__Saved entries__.

BEGIN

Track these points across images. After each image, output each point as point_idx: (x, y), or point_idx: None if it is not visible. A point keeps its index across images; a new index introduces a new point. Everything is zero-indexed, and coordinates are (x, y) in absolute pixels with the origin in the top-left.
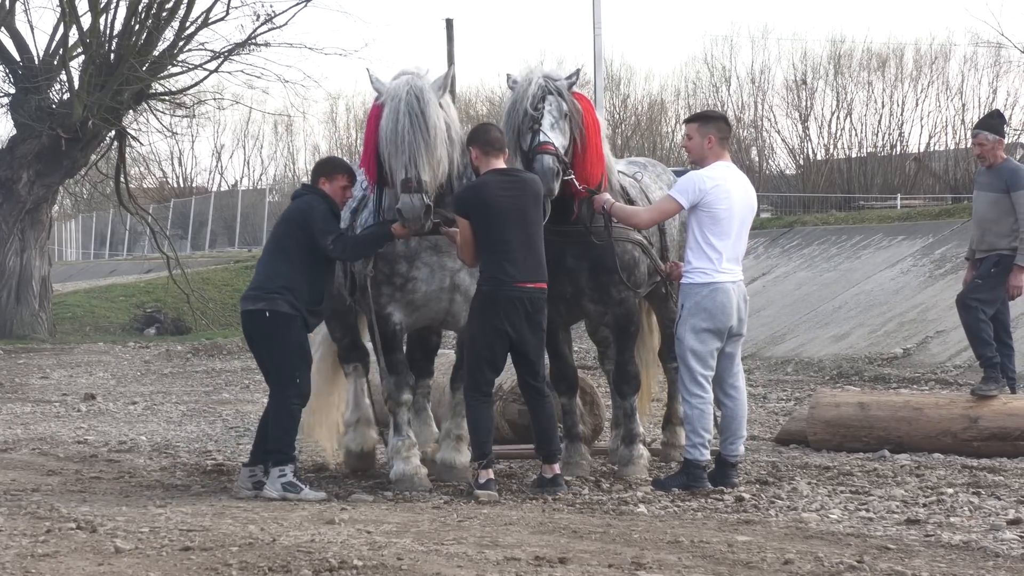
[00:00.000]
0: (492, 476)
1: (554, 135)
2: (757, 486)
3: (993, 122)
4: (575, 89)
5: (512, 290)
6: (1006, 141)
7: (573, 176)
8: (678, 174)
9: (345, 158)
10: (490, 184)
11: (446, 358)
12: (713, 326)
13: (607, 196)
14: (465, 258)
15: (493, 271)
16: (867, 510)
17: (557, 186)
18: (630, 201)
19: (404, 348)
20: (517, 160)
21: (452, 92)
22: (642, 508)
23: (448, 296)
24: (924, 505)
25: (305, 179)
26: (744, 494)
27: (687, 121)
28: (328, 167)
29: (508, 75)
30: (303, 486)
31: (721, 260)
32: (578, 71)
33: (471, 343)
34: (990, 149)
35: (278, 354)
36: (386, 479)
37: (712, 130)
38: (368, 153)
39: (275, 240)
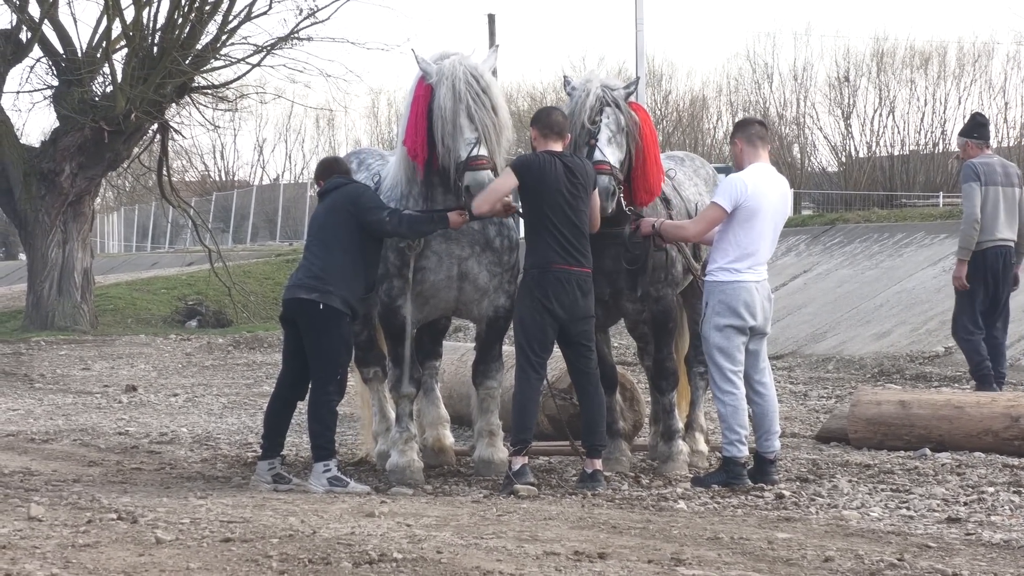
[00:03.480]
0: (526, 462)
1: (610, 151)
2: (797, 483)
3: (965, 126)
4: (631, 99)
5: (560, 272)
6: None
7: (621, 194)
8: (720, 171)
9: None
10: (555, 166)
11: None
12: (736, 323)
13: (652, 219)
14: (483, 203)
15: (540, 253)
16: (908, 508)
17: (612, 205)
18: (664, 199)
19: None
20: None
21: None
22: (682, 504)
23: (456, 285)
24: (965, 504)
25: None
26: (784, 491)
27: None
28: (341, 165)
29: (565, 77)
30: (348, 480)
31: (746, 259)
32: (637, 80)
33: (520, 325)
34: (963, 151)
35: (325, 349)
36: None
37: (738, 135)
38: (419, 133)
39: (327, 231)
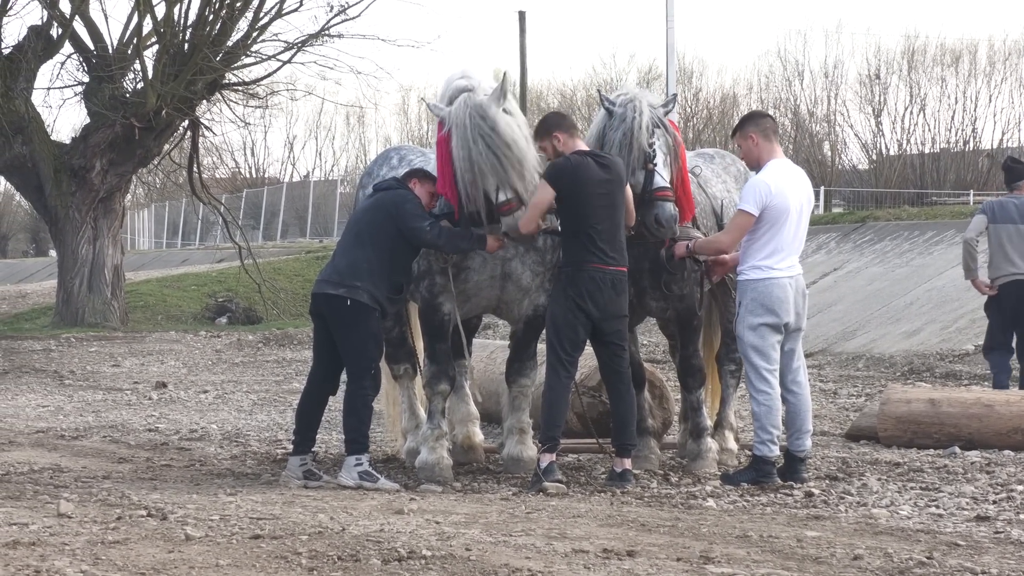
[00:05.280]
0: (555, 459)
1: (667, 173)
2: (827, 482)
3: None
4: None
5: (595, 271)
6: None
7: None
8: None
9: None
10: (589, 166)
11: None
12: (770, 321)
13: (684, 241)
14: (528, 221)
15: (575, 252)
16: (937, 506)
17: (677, 229)
18: None
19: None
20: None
21: (523, 84)
22: (711, 502)
23: (499, 284)
24: (994, 502)
25: None
26: (814, 489)
27: (732, 136)
28: (422, 172)
29: (600, 93)
30: (379, 476)
31: (777, 255)
32: (674, 97)
33: (553, 323)
34: None
35: (354, 345)
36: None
37: (751, 129)
38: (447, 181)
39: (362, 226)
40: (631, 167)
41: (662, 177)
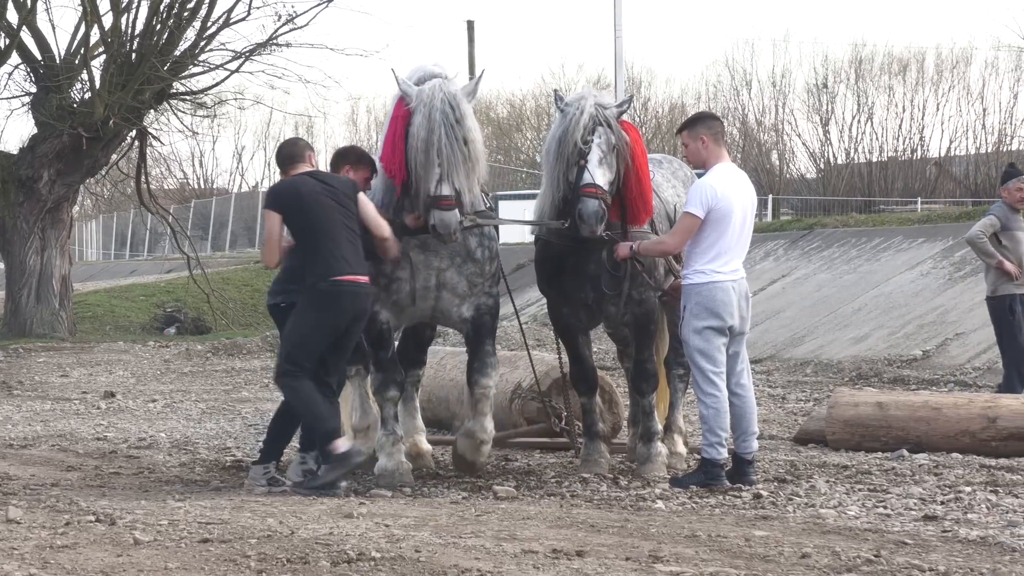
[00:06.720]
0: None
1: (600, 172)
2: (775, 484)
3: None
4: (623, 118)
5: (355, 286)
6: None
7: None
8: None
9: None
10: (305, 182)
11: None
12: (715, 324)
13: (628, 243)
14: (270, 256)
15: (328, 267)
16: (885, 507)
17: (601, 229)
18: None
19: (394, 346)
20: (560, 189)
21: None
22: (660, 504)
23: (435, 294)
24: (942, 503)
25: None
26: (762, 491)
27: (678, 132)
28: (354, 156)
29: (556, 93)
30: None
31: (721, 259)
32: (631, 98)
33: (302, 339)
34: None
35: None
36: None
37: (702, 130)
38: (396, 156)
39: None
40: (567, 160)
41: (590, 175)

END

__EXERCISE BRIEF__. Could you write out every record exactly, leaving the pictures out?

__WRITTEN SOLUTION__.
Track these points across images. After each image, output each point as point_idx: (x, y), or point_idx: None if it is not visible. A point keeps its index across images; a new index introduces a new point. Everything is zero-indexed, and coordinates are (x, y) in absolute pixels with the origin in the top-left.
[00:00.000]
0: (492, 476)
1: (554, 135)
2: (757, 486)
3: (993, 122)
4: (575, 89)
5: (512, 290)
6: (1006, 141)
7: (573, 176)
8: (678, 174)
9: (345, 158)
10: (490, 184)
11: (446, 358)
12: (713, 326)
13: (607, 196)
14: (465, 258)
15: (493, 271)
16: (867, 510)
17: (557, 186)
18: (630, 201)
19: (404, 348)
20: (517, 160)
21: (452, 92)
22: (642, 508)
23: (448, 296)
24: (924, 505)
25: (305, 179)
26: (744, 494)
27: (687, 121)
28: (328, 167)
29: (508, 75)
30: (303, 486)
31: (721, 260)
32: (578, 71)
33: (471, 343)
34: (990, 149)
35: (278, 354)
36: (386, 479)
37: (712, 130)
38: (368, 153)
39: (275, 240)
[00:03.480]
0: (526, 462)
1: (610, 151)
2: (797, 483)
3: (965, 126)
4: (631, 99)
5: (560, 272)
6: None
7: (621, 194)
8: (720, 171)
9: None
10: (555, 166)
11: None
12: (736, 323)
13: (652, 219)
14: (483, 203)
15: (540, 253)
16: (908, 508)
17: (612, 205)
18: (664, 199)
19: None
20: None
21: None
22: (682, 504)
23: (456, 285)
24: (965, 504)
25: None
26: (784, 491)
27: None
28: (341, 165)
29: (565, 77)
30: (348, 480)
31: (746, 259)
32: (637, 80)
33: (520, 325)
34: (963, 151)
35: (325, 349)
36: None
37: (738, 135)
38: (419, 133)
39: (327, 231)
[00:05.280]
0: (555, 459)
1: (667, 173)
2: (827, 482)
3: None
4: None
5: (595, 271)
6: None
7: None
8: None
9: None
10: (589, 166)
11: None
12: (770, 321)
13: (684, 241)
14: (528, 221)
15: (575, 252)
16: (937, 506)
17: (677, 229)
18: None
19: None
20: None
21: (523, 84)
22: (711, 502)
23: (499, 284)
24: (994, 502)
25: None
26: (814, 489)
27: (732, 136)
28: (422, 172)
29: (600, 93)
30: (379, 476)
31: (777, 255)
32: (674, 97)
33: (553, 323)
34: None
35: (354, 345)
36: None
37: (751, 129)
38: (447, 181)
39: (362, 226)
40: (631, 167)
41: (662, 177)
[00:06.720]
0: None
1: (600, 172)
2: (775, 484)
3: None
4: (623, 118)
5: (355, 286)
6: None
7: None
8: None
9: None
10: (305, 182)
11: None
12: (715, 324)
13: (628, 243)
14: (270, 256)
15: (328, 267)
16: (885, 507)
17: (601, 229)
18: None
19: (394, 346)
20: (560, 189)
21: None
22: (660, 504)
23: (435, 294)
24: (942, 503)
25: None
26: (762, 491)
27: (678, 132)
28: (354, 156)
29: (556, 93)
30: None
31: (721, 259)
32: (631, 98)
33: (302, 339)
34: None
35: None
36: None
37: (702, 130)
38: (396, 156)
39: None
40: (567, 160)
41: (590, 175)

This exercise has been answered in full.